This post is part of a series delving into the details of the JSR-352 (Java Batch) specification. Each post examines a very specific part of the specification and looks at how it works and how you might use it in a real batch application.To start at the beginning, follow the link to the first post.The next post in the series is
here.
This series is also available as a podcast on iTunes, Google Play, Stitcher, or use the link to the RSS feed.
-----
If you’ve taken a look at our sample PartitionMapper from last week you might have noticed a couple of things we didn’t talk about relating to values set into the PartitionPlan.
The first of these is a couple of places where we set the partition count to zero using the setPartitions method. This is a special case you might need to consider. What should you do if you get into your mapper and find it has no data to process? If this is a surprising condition (what do you mean the table of store locations is empty?) then you probably want to throw an exception and fail the job. Something is obviously horribly wrong.
But there might be cases where this is totally normal. Suppose this job runs every day and processes any files it finds in a certain location. It might be completely reasonable for there to be no files there (maybe today is a holiday). In that case, you really didn’t want to run this step at all. You could have a batchlet step that runs before the partitioned step to figure out if there is any data to process and use a step exit status value and flow control to jump over the partitioned step.
Or you can just let it go and get into the mapper to discover there is no data. Set the partition count to zero in the plan and return it. You don’t need to set any other data into the plan. The batch container will see the zero partition count value and just end the step. Any defined step listeners will run, of course, so you should be sure they can handle the step not having actually done anything.
The second thing you might notice is our call to the setPartitionsOverride method. This has to do with a previously executed job being restarted. If restart processing involves running a partitioned step that has executed already (maybe only partially) in a previous execution, this method tells the container what to do about partitioning.
If you set the partition override value to true, then that tells the container to ignore anything that happened before and just use the partition values found in the partition map you are creating. You want to do this if you just need to start completely over, or if the data you are processing will have been modified so you won’t process it again.
Suppose a partition’s job is to process a particular file. When it is done with the file, it deletes it (or moves it somewhere else). In that case you would just work with the files you find to process because only the ones that are left need processing (yes, there are some windows here you’d need to worry about).

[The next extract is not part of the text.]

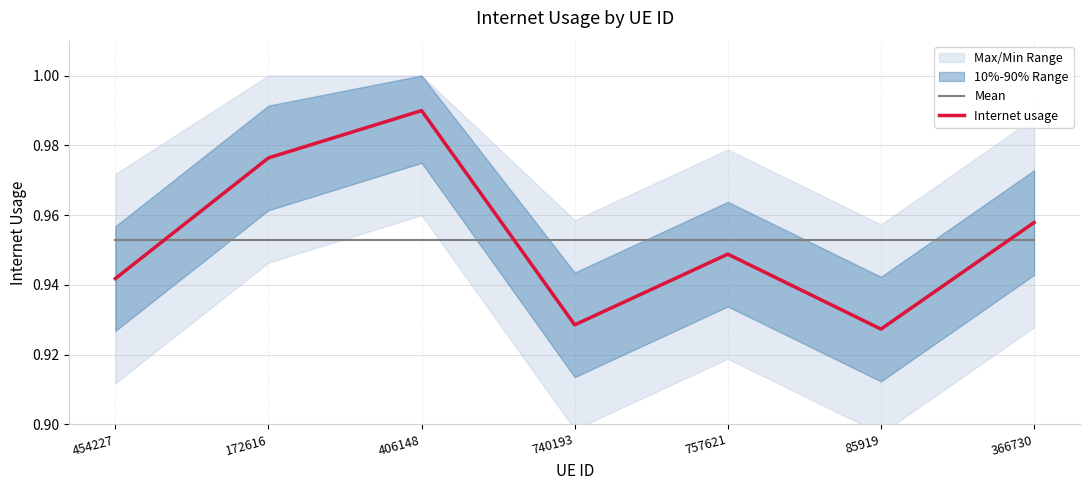

At how many categories does at least one series exceed 0?

7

Do you want to say true or false here? It really depends on how your application is going to handle a restart. Are you going to re-process data you already processed? Can you tell? Will checkpoint data in the partitions help you? If so, you want to say false and use the existing partitioning information so checkpoint data will be used. It is a tough call to make and you need to understand how your application will handle a restart to set it to the right value. Be careful because it can matter a lot.